Both the temporal relationship between serum IS/PCS and renal progression and the prospective design of our study suggest that this association is causal. However, causality cannot be inferred from these data for a number of reasons. Although our small scale study suggested a role for serum PCS and IS in CKD progression, there were limitations of generalizability which included different ethnic groups, observation times, single-centre experiences and unavailability of the free form of toxins. Associations between free solute concentrations and mortality [19] and cardiovascular disease [20] have been well established in haemodialysis patients but these are less clear in CKD patients who have not yet started dialysis. Recently, Liabeuf et al. [18] demonstrated that free PCS is a predictor of mortality in patients at different stages of CKD. However, 65.5% of their patients were in stage 4, 5 or 5D, and one-third of the study population were on dialysis. Previous investigations showed that unconjugated p-cresol is not detectable in normal or pre-dialysis CKD human plasma, and almost 99% of circulating toxins are in their sulphated form [16], which is the main culprit of tissue damage [17,18]. Our colleagues recently revealed that the free forms of IS and PCS represent a small fraction (~ 10%) of the total forms found in the blood of peritoneal dialysis patients.

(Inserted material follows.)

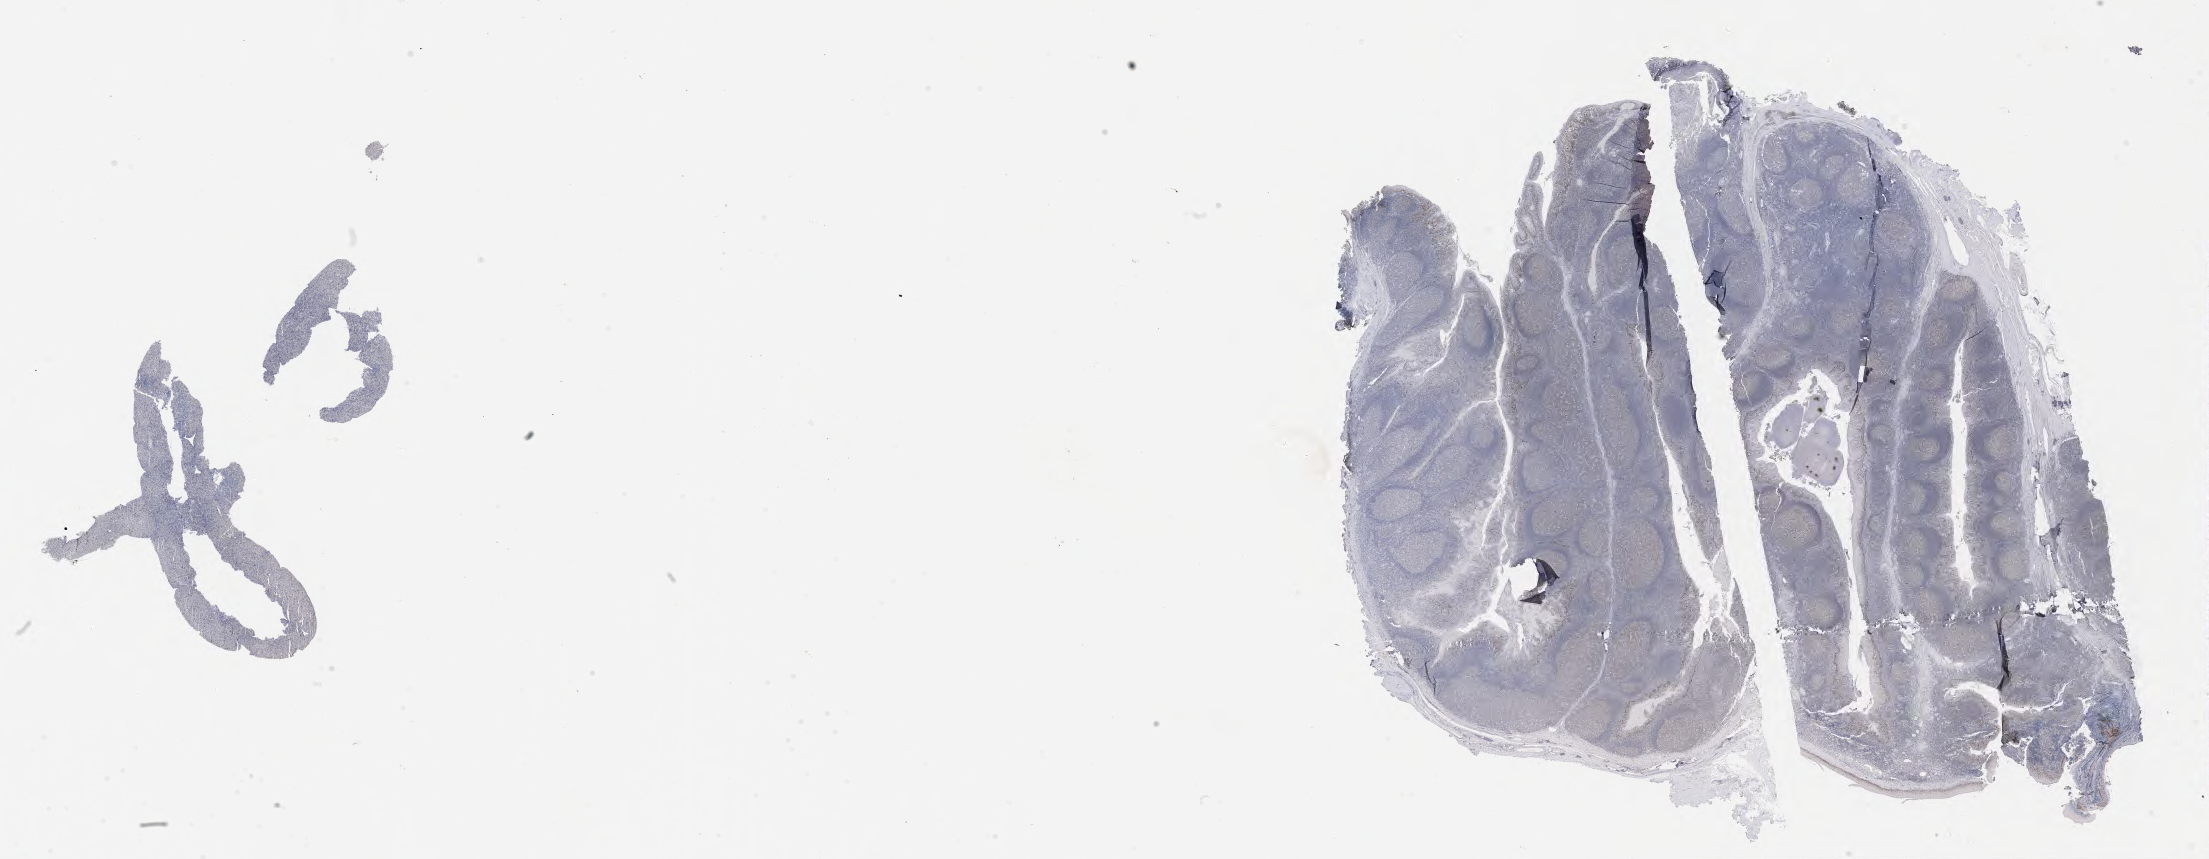
Immunohistochemistry (IHC) whole-slide image stained for p53, a low-resolution overview of the entire scanned area, about 35.7 x 13.9 mm. Male patient, aged 52.
Specimen: tumor tissue; site: liver.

In addition, residual kidney function significantly affects the levels of free and total IS [21]. Since all of our participants were pre-dialysis CKD patients with a mean eGFR of 44.8 ± 32 mL/min, the free forms of IS and PCS were below our detection limit in a large proportion of patients. In spite of good agreement between HPLC and MS as demonstrated by Meijers et al. [24] and by our study, it is still unknown whether MS had a greater ability to detect the free forms in our patients.

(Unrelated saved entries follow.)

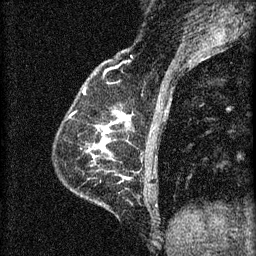
Breast MRI (dynamic contrast-enhanced), one sagittal slice. Slice 20 of 60 in the series (ordered by position). 3 images stored at this slice position (order not interpretable as contrast timing). 1.5 T. TE 4.2 ms, TR 8.2 ms. 2 mm slice thickness. 256 × 256 image matrix, field of view 180 × 180 mm. Female patient, age 59 years.
Outlined on this slice (semi-automatic segmentation, software-assisted and operator-edited):
- analysis volume of interest (the breast-tissue region the enhancement analysis was run in; not a lesion): bounding box <66,104,134,161> (left, top, right, bottom; pixels)
- tumour enhancement mask (voxels above the 70 % enhancement threshold inside the analysis volume of interest): <99,114,128,129>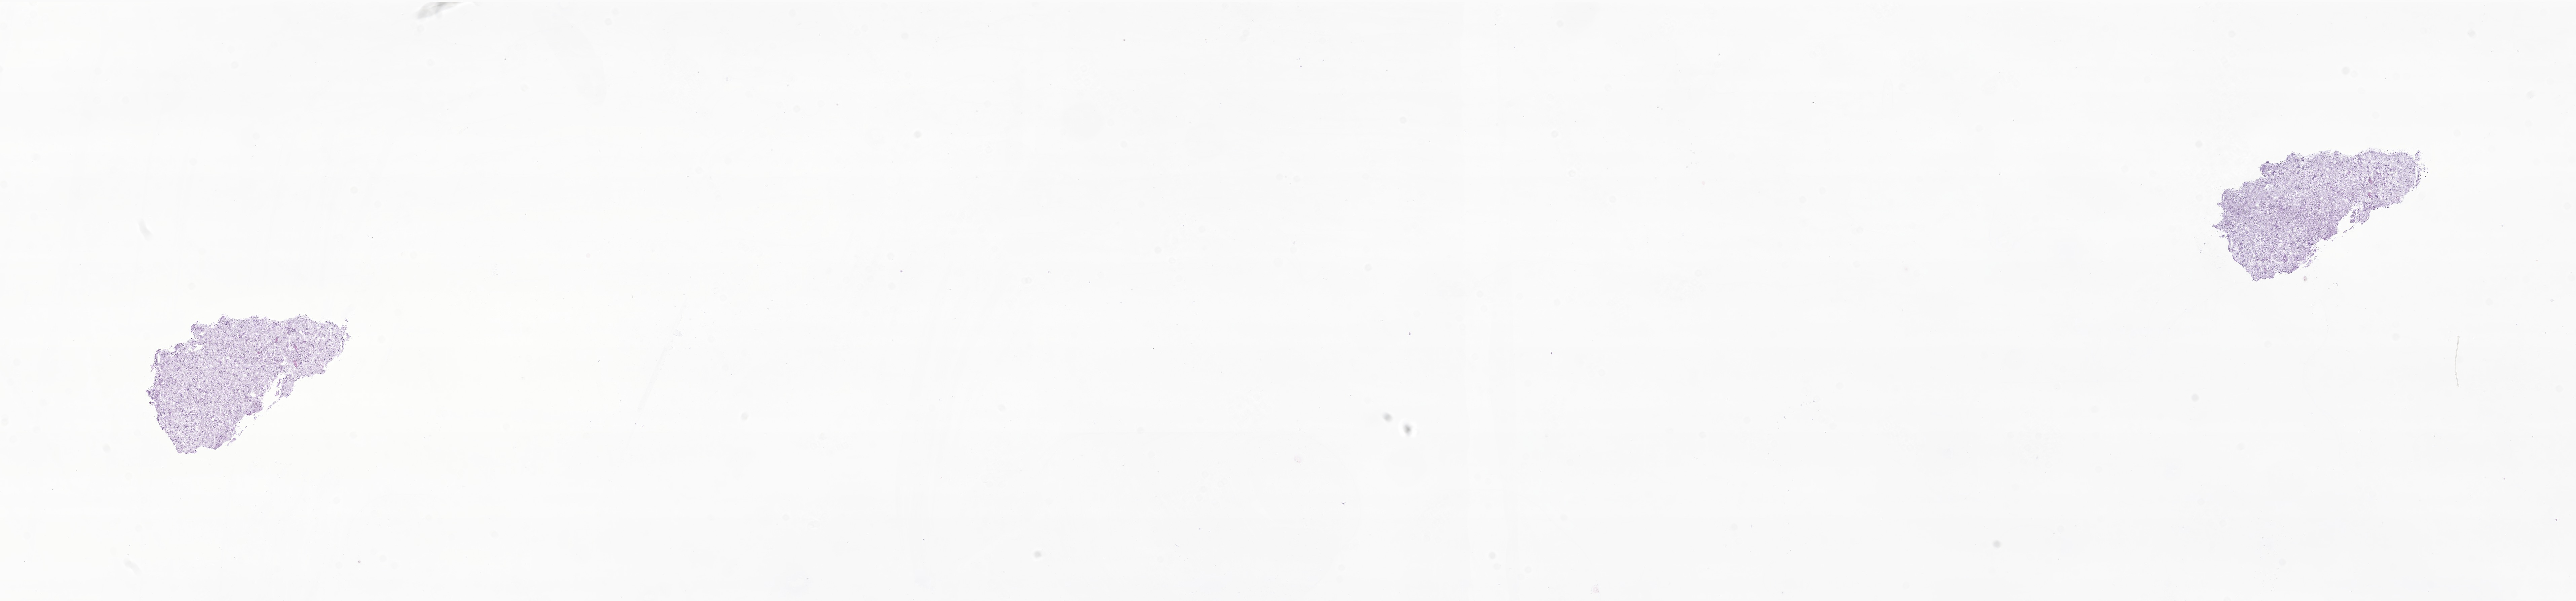
Haematoxylin and eosin whole-slide image of tumor tissue from the parietal lobe, shown as a low-resolution overview of the whole scanned area (about 32.3 x 7.5 mm). Cryosection (OCT / tissue freezing medium). Patient: female, age 86 months (7 years 2 months).
* diagnosis: Glioma, malignant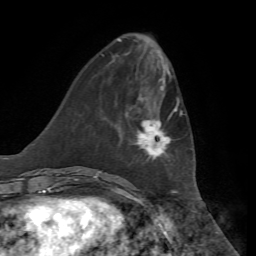
Breast MRI, one axial slice; slice 20 of 72 in the series (ordered by position); cropped to one breast; dynamic contrast-enhanced series, time point 2 of 7 at this slice position (early post-contrast); 1.5 T; TE 4.3 ms, TR 8.7 ms; 2.2 mm slice thickness; 256 × 256 image matrix. Female patient.
Structures marked on this image (semi-automatic segmentation, software-assisted and operator-edited):
- enhancing-tissue mask used for the functional tumour volume (all voxels passing the contrast-enhancement thresholds inside the analysis volume; usually the tumour): bounding box (x1, y1, x2, y2) in pixels: (120, 99, 182, 161)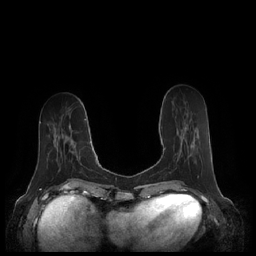
Breast MRI (dynamic contrast-enhanced), one axial slice; position 74 of 248 along the scan axis; dynamic contrast-enhanced series, time point 2 of 7 at this slice position (early post-contrast); 1.5 T; TE 1.9 ms, TR 4.1 ms; 0.8 mm slice thickness; 256 × 256 image matrix, field of view 340 × 340 mm. Female patient.
Annotated regions visible in this slice (semi-automatic segmentation, software-assisted and operator-edited):
- enhancing-tissue mask used for the functional tumour volume (all voxels passing the contrast-enhancement thresholds inside the analysis volume; usually the tumour): bounding box [x1, y1, x2, y2] px = [164, 127, 187, 150]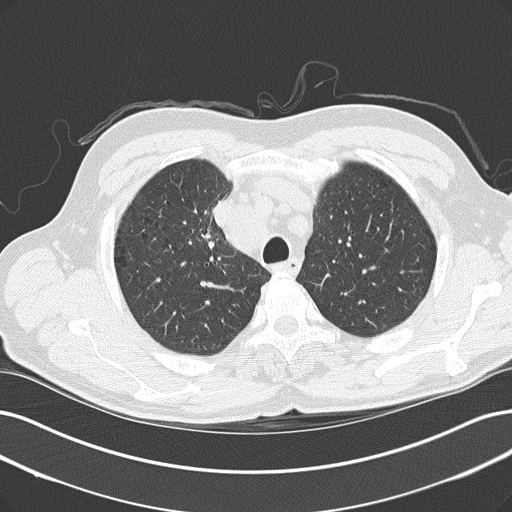
Axial slice from a low-dose chest CT screening exam; baseline annual screen; lung window (W 1500 / L -600 HU). Male participant, aged 61 years at enrolment. Current smoker at enrolment.
- Expert-annotated lung lesion, bounding box <187,215,246,264> (left, top, right, bottom; pixels).
- The screening reader recorded 2 non-calcified nodules or masses ≥4 mm on this exam (right upper lobe, right upper lobe); which of them this box marks is not recorded.
- Official screen result: positive, change unspecified: nodule(s) >= 4 mm or enlarging nodule(s), mass(es), or other non-specific abnormalities suspicious for lung cancer.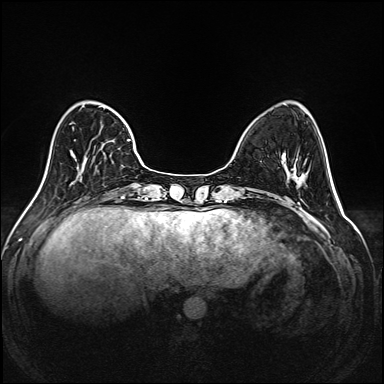
Breast MRI (dynamic contrast-enhanced), one axial slice. Dynamic contrast-enhanced series, time point 2 of 6 at this slice position (early post-contrast). 1.5 T. TE 2.3 ms, TR 5.2 ms. 1 mm slice thickness. 384 × 384 image matrix. Female patient.
Structures marked on this image (semi-automatic segmentation, software-assisted and operator-edited):
- enhancing-tissue mask used for the functional tumour volume (all voxels passing the contrast-enhancement thresholds inside the analysis volume; usually the tumour): bounding box (x1, y1, x2, y2) in pixels: (40, 106, 144, 190)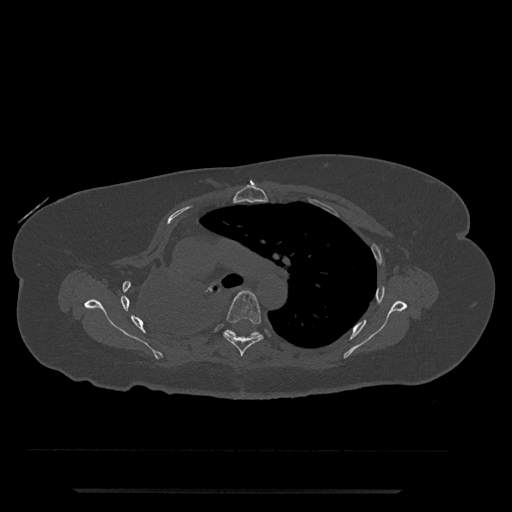
CT including the spine, one axial slice; position 535 of 797 along the scan axis; reconstruction kernel Br40s/3; 120 kVp; bone window (W 1800 / L 400 HU); 0.5 mm slice thickness; 512 × 512 image matrix, field of view 440 × 440 mm. Patient: female, 51 years. From the clinical record (not read from this slice): primary cancer: neuro; vertebrae with lytic lesions (as recorded): T8.
Annotated regions visible in this slice (semi-automatic segmentation, software-assisted and operator-edited):
- T5 vertebra: box from (x=223, y=290) to (x=264, y=357) px
- T6 vertebra: (x=225, y=330)–(x=260, y=338)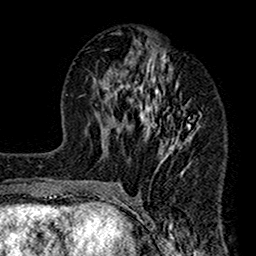
Breast MRI (dynamic contrast-enhanced), one axial slice; cropped to one breast; dynamic contrast-enhanced series, time point 2 of 7 at this slice position (early post-contrast); 1.5 T; TE 2.7 ms, TR 4.9 ms; 1 mm slice thickness; 256 × 256 image matrix, field of view 155 × 155 mm. Female patient.
Annotated regions visible in this slice (semi-automatically segmented with operator editing):
- enhancing-tissue mask used for the functional tumour volume (all voxels passing the contrast-enhancement thresholds inside the analysis volume; usually the tumour): box from (x=114, y=32) to (x=201, y=189) px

Several small interventional studies have demonstrated that AST-120, an orally ingested charcoal adsorbent, reduces IS levels [27], slows renal progression [28,29] and delays the initiation of dialysis [30]. Recently, a multi-centre randomized controlled trial having a follow-up time of 1-year found that administration of AST-120 did not delay the occurrence of serious clinical events, such as the doubling of sCr levels, increases in sCr levels > 6.0 mg/dL, the need for dialysis or transplantation or death [31]. However, AST-120 slowed the decrease in estimated creatinine clearance during the 1-year trial period. An effect of AST-120 on slowing renal disease progression remains to be demonstrated.

In conclusion, serum IS and PCS levels may help in predicting the risk of renal progression in patients having different stages of CKD beyond traditional and uraemia-related risk factors including renal function. Additional studies are warranted to elucidate the mechanisms of how IS and PCS affect renal progression and to further develop therapeutic strategies aimed at lowering protein-bound toxins.

Acknowledgments

We thank Conmed Pharmaceutical and Bio-Medical Corporation and Prevision Medical Corporation for excellent technical assistance. Chang Gung Memorial Hospital at Keelung provided grant support for this research (CMRPG260621).

Conflict of interest statement. None declared.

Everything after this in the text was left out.